Re: Calipers & Micrometers
I've been using a Wixey digital caliper for years now while doing furniture building. In the last few years I started to use it while working on my model railroad projects. I believe I bought it at Woodcraft on one of their sales. Does the job for me when I use it on woodworking or railroad projects. It gives digital readouts to the 1000th of an inch and it shows the faction of an inch readings when the 1000th of an inch readings are within a certain tolerance. That way you can tell if the piece is heavy or light of a fractional reading. For example it will show 3/16" along with the digital number if the decimal reading is between 0.186" and 0.190" or 1/4" simultaneously if the reading is between 0.248" and 0.252". If I forget to turn it off it has a built in memory function that shuts it down helping to extend the battery life.
My personal opinion and comparison between a micrometer and a caliper is something akin to a slide rule and a calculator. Both do the job just fine. Using either can become a matter of habit or personal preference/training.
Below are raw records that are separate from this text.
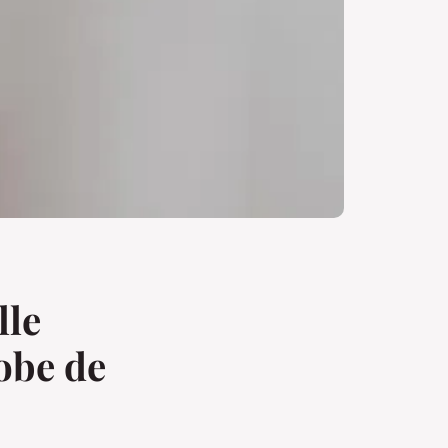
lle
robe de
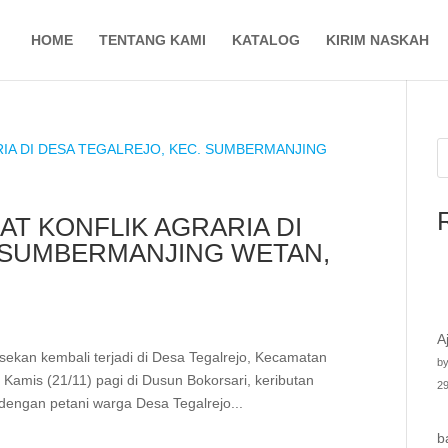
HOME
TENTANG KAMI
KATALOG
KIRIM NASKAH
AT KONFLIK AGRARIA DI
. SUMBERMANJING WETAN,
A
ekan kembali terjadi di Desa Tegalrejo, Kecamatan
by
amis (21/11) pagi di Dusun Bokorsari, keributan
29
dengan petani warga Desa Tegalrejo...
b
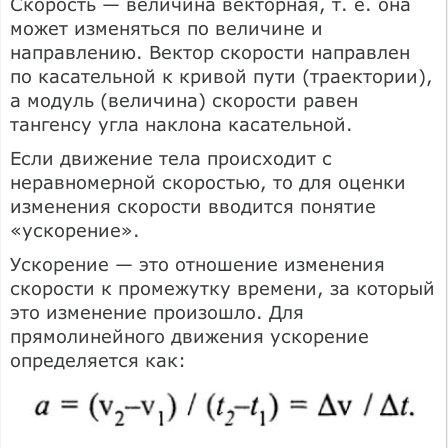
Скорость — величина векторная, т. е. она
может изменяться по величине и
направлению. Вектор скорости направлен
по касательной к кривой пути (траектории),
а модуль (величина) скорости равен
тангенсу угла наклона касательной.
Если движение тела происходит с
неравномерной скоростью, то для оценки
изменения скорости вводится понятие
«ускорение».
Ускорение — это отношение изменения
скорости к промежутку времени, за который
это изменение произошло. Для
прямолинейного движения ускорение
определяется как:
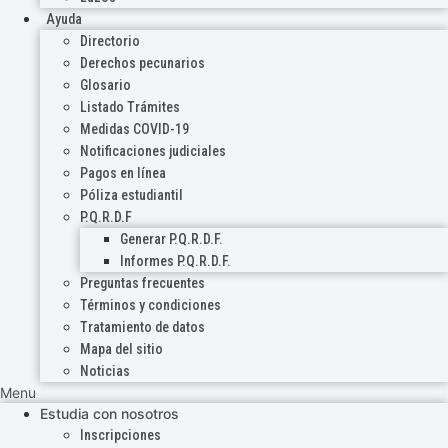
Ayuda
Directorio
Derechos pecunarios
Glosario
Listado Trámites
Medidas COVID-19
Notificaciones judiciales
Pagos en línea
Póliza estudiantil
P.Q.R.D.F
Generar P.Q.R.D.F.
Informes P.Q.R.D.F.
Preguntas frecuentes
Términos y condiciones
Tratamiento de datos
Mapa del sitio
Noticias
Menu
Estudia con nosotros
Inscripciones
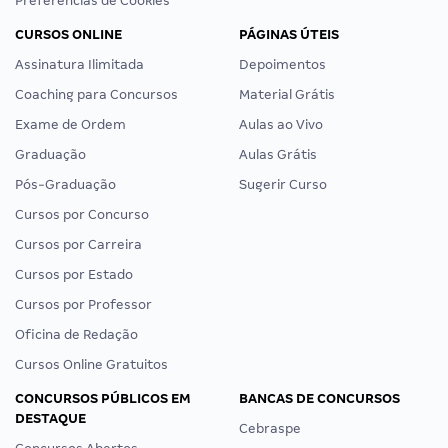
Preferências de Cookies
CURSOS ONLINE
PÁGINAS ÚTEIS
Assinatura Ilimitada
Depoimentos
Coaching para Concursos
Material Grátis
Exame de Ordem
Aulas ao Vivo
Graduação
Aulas Grátis
Pós-Graduação
Sugerir Curso
Cursos por Concurso
Cursos por Carreira
Cursos por Estado
Cursos por Professor
Oficina de Redação
Cursos Online Gratuitos
CONCURSOS PÚBLICOS EM
BANCAS DE CONCURSOS
DESTAQUE
Cebraspe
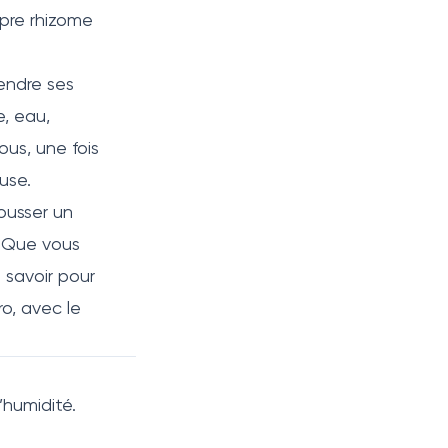
opre rhizome
rendre ses
e, eau,
ous, une fois
use.
ousser un
 Que vous
 savoir pour
, avec le
’humidité.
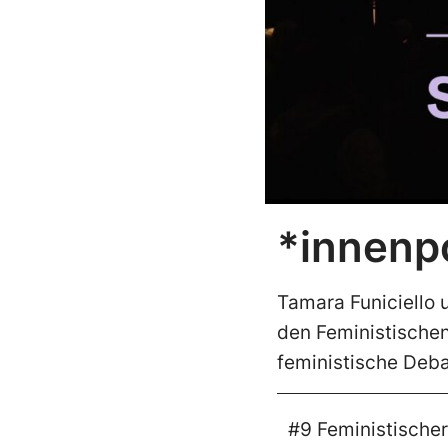
*innenpo
Tamara Funiciello 
den Feministischen
feministische Deba
#9 Feministischer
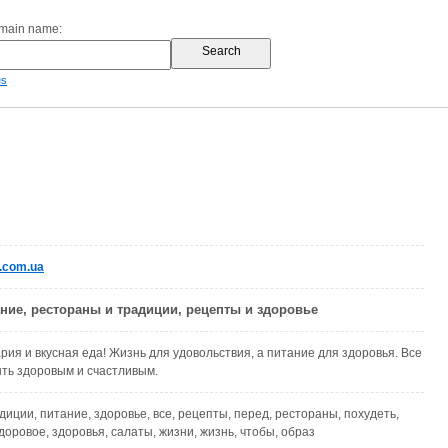
omain name:
es
.com.ua
ние, рестораны и традиции, рецепты и здоровье
рия и вкусная еда! Жизнь для удовольствия, а питание для здоровья. Все
ть здоровым и счастливым.
радиции, питание, здоровье, все, рецепты, перед, рестораны, похудеть,
доровое, здоровья, салаты, жизни, жизнь, чтобы, образ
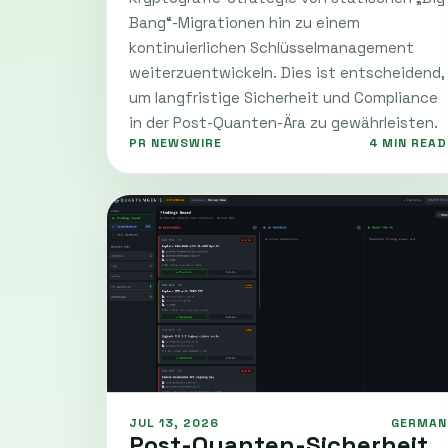
Bang“-Migrationen hin zu einem
kontinuierlichen Schlüsselmanagement
weiterzuentwickeln. Dies ist entscheidend,
um langfristige Sicherheit und Compliance
in der Post-Quanten-Ära zu gewährleisten.
PR NEWSWIRE
4 MIN READ
JUL 13, 2026
GERMAN
Post-Quanten-Sicherheit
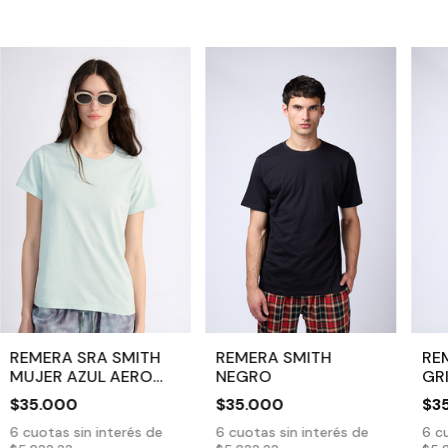
REMERA SRA SMITH
REMERA SMITH
RE
MUJER AZUL AERO
NEGRO
GR
CLARO
$35.000
$35.000
$3
6
cuotas sin interés de
6
cuotas sin interés de
6
cu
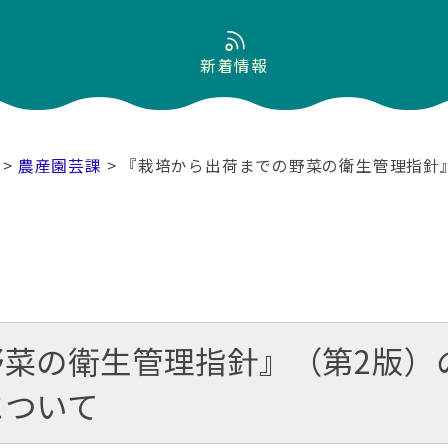
新着情報
>
農産園芸課
> 『栽培から出荷までの野菜の衛生管理指針
野菜の衛生管理指針』（第2版）
について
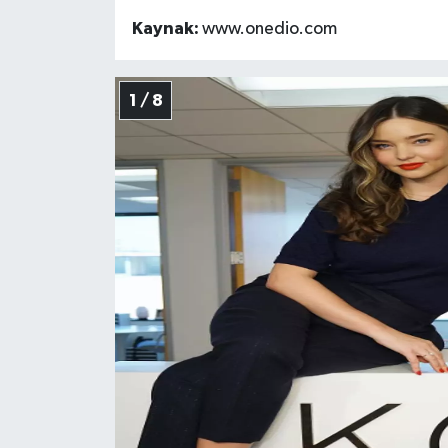
Kaynak:
www.onedio.com
1 / 8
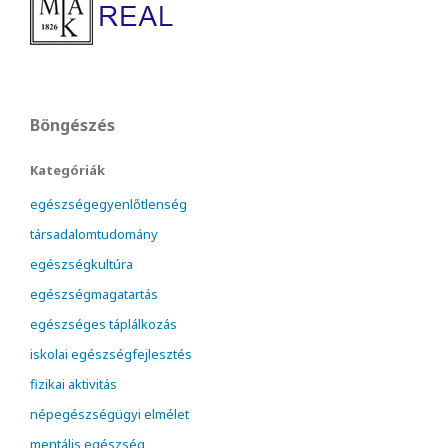
Böngészés
Kategóriák
egészségegyenlőtlenség
társadalomtudomány
egészségkultúra
egészségmagatartás
egészséges táplálkozás
iskolai egészségfejlesztés
fizikai aktivitás
népegészségügyi elmélet
mentális egészség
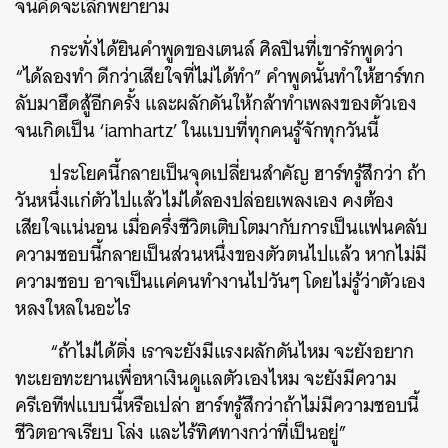
จนคิดจะเลิกพยายาม
SHARE
TWEET
LINE
EMAIL
กระทั่งได้ยินคำพูดของเตนล์ ศิลปินที่เขารักพูดว่า
“ได้ลองทำ ดีกว่าเสียใจที่ไม่ได้ทำ” คำพูดนั้นทำให้ฮาร์ทก
ลับมาฮึดสู้อีกครั้ง และผลักดันให้กล้าทำเพลงของตัวเอง
จนเกิดเป็น ‘iamhartz’ ในแบบที่ทุกคนรู้จักทุกวันนี้
ประโยคนี้กลายเป็นจุดเปลี่ยนสำคัญ ฮาร์ทรู้สึกว่า ถ้า
วันหนึ่งแก่ตัวไปแล้วไม่ได้ลองปล่อยเพลงเอง คงต้อง
เสียใจแน่นอน เมื่อครึ่งชีวิตเติบโตมากับการเป็นแฟนคลับ
ความชอบนี้กลายเป็นส่วนหนึ่งของตัวตนไปแล้ว หากไม่มี
ความชอบ อาจเป็นแค่คนทำงานไปวันๆ โดยไม่รู้ว่าตัวเอง
หลงใหลในอะไร
“ถ้าไม่ได้ติ่ง เราจะยังมีแรงผลักดันไหม จะยังอยาก
ทะเยอทะยานเพื่อหาเงินดูแลตัวเองไหม จะยังมีความ
ครีเอทีฟแบบนี้หรือเปล่า ฮาร์ทรู้สึกว่าถ้าไม่มีความชอบนี้
ชีวิตอาจเรียบ โล่ง และไร้ทิศทางกว่าที่เป็นอยู่”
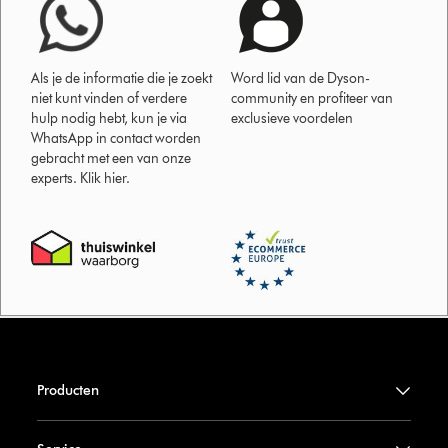
Als je de informatie die je zoekt
Word lid van de Dyson-
niet kunt vinden of verdere
community en profiteer van
hulp nodig hebt, kun je via
exclusieve voordelen
WhatsApp in contact worden
gebracht met een van onze
experts. Klik hier.
Producten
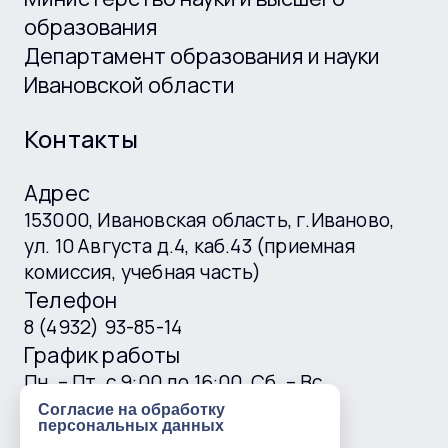
образования
Департамент образования и науки
Ивановской области
Контакты
Адрес
153000, Ивановская область, г.Иваново,
ул. 10 Августа д.4, каб.43 (приемная
комиссия, учебная часть)
Телефон
8 (4932) 93-85-14
График работы
Пн. – Пт. с 9:00 до 16:00, Сб. – Вс.
выходные
Согласие на обработку
персональных данных
E-mail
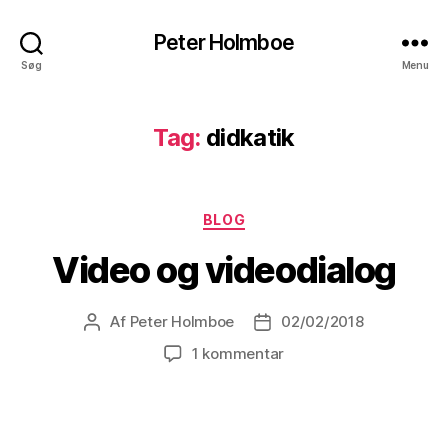
Peter Holmboe
Søg
Menu
Tag:
didkatik
Kategorier
BLOG
Video og videodialog
Af
Peter Holmboe
02/02/2018
Indlægsforfatter
Indlægsdato
til
1 kommentar
Video
og
videodialog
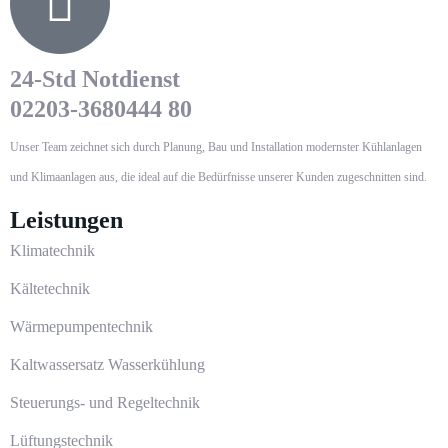
24-Std Notdienst
02203-3680444 80
Unser Team zeichnet sich durch Planung, Bau und Installation modernster Kühlanlagen
und Klimaanlagen aus, die ideal auf die Bedürfnisse unserer Kunden zugeschnitten sind.
Leistungen
Klimatechnik
Kältetechnik
Wärmepumpentechnik
Kaltwassersatz Wasserkühlung
Steuerungs- und Regeltechnik
Lüftungstechnik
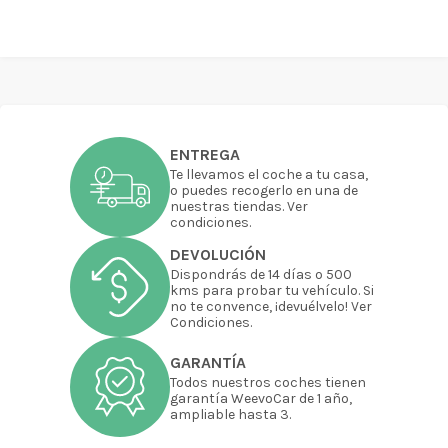
ENTREGA
Te llevamos el coche a tu casa,
o puedes recogerlo en una de
nuestras tiendas. Ver
condiciones.
DEVOLUCIÓN
Dispondrás de 14 días o 500
kms para probar tu vehículo. Si
no te convence, ¡devuélvelo! Ver
Condiciones.
GARANTÍA
Todos nuestros coches tienen
garantía WeevoCar de 1 año,
ampliable hasta 3.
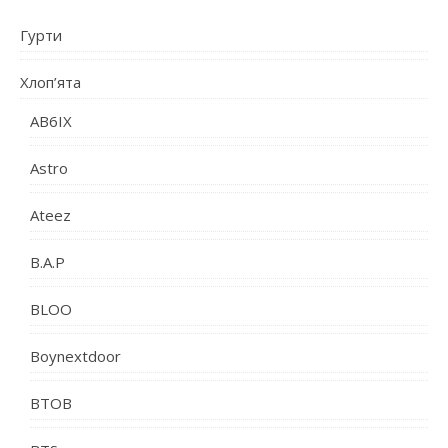
Гурти
Хлоп’ята
AB6IX
Astro
Ateez
B.A.P
BLOO
Boynextdoor
BTOB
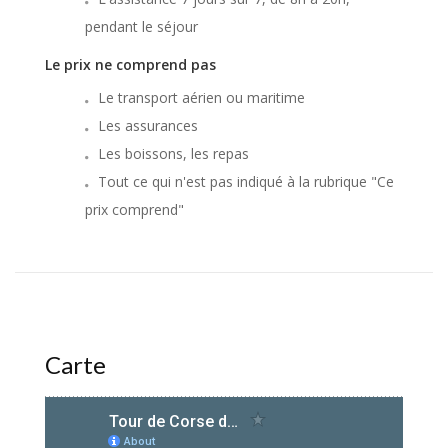
pendant le séjour
Le prix ne comprend pas
Le transport aérien ou maritime
Les assurances
Les boissons, les repas
Tout ce qui n'est pas indiqué à la rubrique "Ce
prix comprend"
Carte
Later, Dave Sarther Tucson, AZ
From: 'Schuyler Larrabee' schuyler.larrabee@... [STMFC] <STMFC@...>
Sent: Sun, Oct 26, 2014 11:04 am
Subject: RE: [STMFC] Calipers & Micrometers
I have had a Helos non-digital dial micrometer since . . . about 1979 or so, and have never been able to use a “scale rule” with anything like the same accuracy. “Scale rules” are usually truly crudely made compared to the architects scales I’ve use in my work life. Thick, with very wide markings leading to parallax errors. The “inch” markings are a half inch wide. Incidentally, I acquired my calipers with the help of a machinist, who had several delivered to his shop. He and his staff compared them, and he said the one I have was the “closest to being accurate.” Does that matter? I don’t much think so, as long as you’re using the same one for all your work. It’s not like our models are done by sharing them and people using different measuring tools.
Years ago, the Kadee paper catalog had a conversion chart on the back showing the decimal equivalents for full-size measurements. I scanned it and could provide it to anyone interested. It’s a .tiff file at the moment but I think I can convert that to a jpg or pdf.
I have these but have noticed the have developed a slight curl away form each other. I know use some steel non Digital Verniers.